**TASK DETAILS**
Render the lines from the start of the items through the line containing "praticare snorkeling in", both included, as a JSON list of strings with one string per line and blank lines omitted.

**Stored data entries**
=== Section Start ===
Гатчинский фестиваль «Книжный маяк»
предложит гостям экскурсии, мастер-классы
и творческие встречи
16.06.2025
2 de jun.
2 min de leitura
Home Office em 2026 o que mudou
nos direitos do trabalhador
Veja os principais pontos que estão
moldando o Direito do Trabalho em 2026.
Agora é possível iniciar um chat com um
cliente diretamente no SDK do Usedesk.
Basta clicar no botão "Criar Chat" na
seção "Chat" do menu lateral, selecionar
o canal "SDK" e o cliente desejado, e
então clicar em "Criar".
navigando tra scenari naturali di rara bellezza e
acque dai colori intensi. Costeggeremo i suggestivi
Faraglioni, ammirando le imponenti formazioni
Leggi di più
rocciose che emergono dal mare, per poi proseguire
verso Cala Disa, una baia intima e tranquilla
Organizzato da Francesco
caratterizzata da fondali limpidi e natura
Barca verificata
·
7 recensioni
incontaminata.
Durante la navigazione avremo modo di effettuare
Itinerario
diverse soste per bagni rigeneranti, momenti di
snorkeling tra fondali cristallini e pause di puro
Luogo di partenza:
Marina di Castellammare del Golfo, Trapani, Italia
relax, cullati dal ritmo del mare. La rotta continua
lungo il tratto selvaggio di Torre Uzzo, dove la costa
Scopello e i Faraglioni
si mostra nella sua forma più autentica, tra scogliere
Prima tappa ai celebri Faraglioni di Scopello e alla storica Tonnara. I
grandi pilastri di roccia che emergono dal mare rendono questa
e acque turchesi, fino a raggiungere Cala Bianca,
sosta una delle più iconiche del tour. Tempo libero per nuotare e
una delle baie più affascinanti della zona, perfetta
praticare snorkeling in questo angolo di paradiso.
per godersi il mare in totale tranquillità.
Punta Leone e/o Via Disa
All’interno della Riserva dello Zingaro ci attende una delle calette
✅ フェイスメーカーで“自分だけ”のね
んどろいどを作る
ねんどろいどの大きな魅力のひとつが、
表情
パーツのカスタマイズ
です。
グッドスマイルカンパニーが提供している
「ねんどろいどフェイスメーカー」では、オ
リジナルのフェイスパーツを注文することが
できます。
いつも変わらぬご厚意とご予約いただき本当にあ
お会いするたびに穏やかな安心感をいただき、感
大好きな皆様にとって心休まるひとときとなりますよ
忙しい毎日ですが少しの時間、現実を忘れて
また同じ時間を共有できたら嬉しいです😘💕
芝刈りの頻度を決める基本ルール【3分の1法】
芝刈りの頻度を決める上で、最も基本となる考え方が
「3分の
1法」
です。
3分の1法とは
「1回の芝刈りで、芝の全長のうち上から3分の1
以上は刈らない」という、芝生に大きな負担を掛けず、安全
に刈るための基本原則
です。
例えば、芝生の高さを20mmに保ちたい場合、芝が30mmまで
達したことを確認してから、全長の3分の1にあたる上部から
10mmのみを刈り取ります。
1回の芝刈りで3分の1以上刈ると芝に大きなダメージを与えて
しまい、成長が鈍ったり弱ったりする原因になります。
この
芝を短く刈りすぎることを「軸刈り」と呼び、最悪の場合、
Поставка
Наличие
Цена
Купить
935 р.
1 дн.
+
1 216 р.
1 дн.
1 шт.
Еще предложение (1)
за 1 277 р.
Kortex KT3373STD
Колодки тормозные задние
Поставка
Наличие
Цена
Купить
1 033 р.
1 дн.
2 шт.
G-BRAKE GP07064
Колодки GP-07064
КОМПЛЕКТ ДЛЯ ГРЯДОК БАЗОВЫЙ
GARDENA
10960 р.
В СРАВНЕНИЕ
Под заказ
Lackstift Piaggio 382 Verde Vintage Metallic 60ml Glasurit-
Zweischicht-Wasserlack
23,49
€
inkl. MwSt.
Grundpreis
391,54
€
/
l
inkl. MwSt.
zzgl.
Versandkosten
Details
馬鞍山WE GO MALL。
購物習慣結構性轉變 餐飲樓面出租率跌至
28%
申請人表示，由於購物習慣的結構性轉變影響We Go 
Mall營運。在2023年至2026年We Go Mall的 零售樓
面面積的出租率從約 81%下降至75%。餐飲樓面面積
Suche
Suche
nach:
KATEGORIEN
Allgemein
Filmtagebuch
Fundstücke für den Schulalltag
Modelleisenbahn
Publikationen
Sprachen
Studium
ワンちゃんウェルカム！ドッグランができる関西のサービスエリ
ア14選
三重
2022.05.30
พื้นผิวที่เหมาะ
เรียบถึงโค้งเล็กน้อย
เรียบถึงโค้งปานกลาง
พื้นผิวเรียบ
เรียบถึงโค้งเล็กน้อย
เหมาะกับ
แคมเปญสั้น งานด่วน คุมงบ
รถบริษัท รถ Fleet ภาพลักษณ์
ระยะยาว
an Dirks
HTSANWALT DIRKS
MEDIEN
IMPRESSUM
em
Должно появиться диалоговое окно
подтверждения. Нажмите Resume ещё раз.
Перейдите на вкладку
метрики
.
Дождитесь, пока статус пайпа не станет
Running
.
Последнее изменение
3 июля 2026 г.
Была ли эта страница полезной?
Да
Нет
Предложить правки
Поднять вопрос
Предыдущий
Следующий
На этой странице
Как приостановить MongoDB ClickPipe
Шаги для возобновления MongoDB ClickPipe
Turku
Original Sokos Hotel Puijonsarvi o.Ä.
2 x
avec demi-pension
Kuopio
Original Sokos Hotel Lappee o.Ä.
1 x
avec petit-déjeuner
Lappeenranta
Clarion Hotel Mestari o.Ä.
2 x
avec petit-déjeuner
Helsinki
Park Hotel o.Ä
=== Section End ===
**EXERCISE ANSWER**
[
  "Гатчинский фестиваль «Книжный маяк»",
  "предложит гостям экскурсии, мастер-классы",
  "и творческие встречи",
  "16.06.2025",
  "2 de jun.",
  "2 min de leitura",
  "Home Office em 2026 o que mudou",
  "nos direitos do trabalhador",
  "Veja os principais pontos que estão",
  "moldando o Direito do Trabalho em 2026.",
  "Agora é possível iniciar um chat com um",
  "cliente diretamente no SDK do Usedesk.",
  "Basta clicar no botão \"Criar Chat\" na",
  "seção \"Chat\" do menu lateral, selecionar",
  "o canal \"SDK\" e o cliente desejado, e",
  "então clicar em \"Criar\".",
  "navigando tra scenari naturali di rara bellezza e",
  "acque dai colori intensi. Costeggeremo i suggestivi",
  "Faraglioni, ammirando le imponenti formazioni",
  "Leggi di più",
  "rocciose che emergono dal mare, per poi proseguire",
  "verso Cala Disa, una baia intima e tranquilla",
  "Organizzato da Francesco",
  "caratterizzata da fondali limpidi e natura",
  "Barca verificata",
  "·",
  "7 recensioni",
  "incontaminata.",
  "Durante la navigazione avremo modo di effettuare",
  "Itinerario",
  "diverse soste per bagni rigeneranti, momenti di",
  "snorkeling tra fondali cristallini e pause di puro",
  "Luogo di partenza:",
  "Marina di Castellammare del Golfo, Trapani, Italia",
  "relax, cullati dal ritmo del mare. La rotta continua",
  "lungo il tratto selvaggio di Torre Uzzo, dove la costa",
  "Scopello e i Faraglioni",
  "si mostra nella sua forma più autentica, tra scogliere",
  "Prima tappa ai celebri Faraglioni di Scopello e alla storica Tonnara. I",
  "grandi pilastri di roccia che emergono dal mare rendono questa",
  "e acque turchesi, fino a raggiungere Cala Bianca,",
  "sosta una delle più iconiche del tour. Tempo libero per nuotare e",
  "una delle baie più affascinanti della zona, perfetta",
  "praticare snorkeling in questo angolo di paradiso."
]